2-Sumpah tidak berlaku jika atas perbuatan yang haram atau yang makruh atau atas hal meninggalkan yang wajib atau yang sunnah. Juga tidak berlaku tanpa dengan Allah atau dengan nama-nama-Nya yang tidak ada pada selain-Nya.
3-Mutaallaq atau hal yang terkait dengan sumpah harus merupakan yang utama. Dari mutaallaq-nya lah hukum sumpah didapati, sehingga bisa wajib atau sunnah dan bisa mubah yang disertai prioritas.
Kedua, menurut mazhab Hanbali, menjadi makruh jika atas perbuatan yang makruh atau atas hal meninggalkan yang sunnah, seperti sumpah atas jual-beli. Berdasarkan riwayat Ibnu Majah: Sumpah itu me-laku-kan barang tapi menghapus keberkahan. Tapi menjadi sunnah jika terkait maslahat seperti mendamaikan dua pihak yang berseteru, atau untuk menghilangkan rasa dengki di hati seorang muslim dan sebagainya. Tidaklah sunnah bagi sumpah atas perbuatan taat dan meninggalkan maksiat.”

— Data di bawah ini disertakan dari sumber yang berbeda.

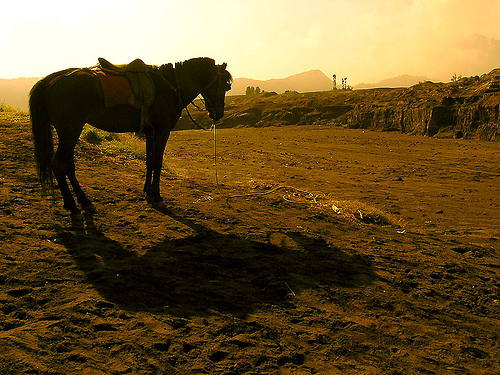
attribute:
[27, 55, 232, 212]
horse — brown, silhouetted, pictured, standing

Mazhab Syafi’i mengatakan: “Asalnya, sumpah itu makruh, berdasarkan firman Allah (QS: al-Baqarah 224): وَلاَ تَجْعَلُوا اللهَ عُرْضَةً لِّأَيْمَانِكُمْ; “Janganlah kamu jadikan Allah dalam sumpahmu sebagai penghalang… Dalam mazhab Maliki, asalnya boleh (mubah) jika dengan nama atau sifat Allah, sekalipun tidak diminta untuk bersumpah.
Bentuk Kalimat Sumpah
Sumpah tidak berlaku tanpa mengucapkan, billâhi, misalnya, baik dengan kata Allah ataupun dengan semua nama-Nya, bahkan dengan terjemahannya (misalnya, demi Allah!). Kalimat sumpah dalam bahasa Arab, nama Allah atau sifat-sifat-Nya diawali dengan huruf sumpah; wau atau tâ` atau bâ, menjadi wallâhi” atau “billâhi” atau “tallâhi, yang semuanya berarti demi Allah. Sumpah tidak berlaku dengan selain Allah, meskipun tidak haram. (Durus Tamhidiyah fi al-Fiqh al-Istidlali/Syaikh Baqir Irwani).
Dalam bahasa kita, misalnya: Demi Allah, saya akan melakukan demikian…, baik dengan ataupun tanpa keterangan pada pencapaian sesuatu. Sumpah tak berlaku dengan niat tanpa pengucapan.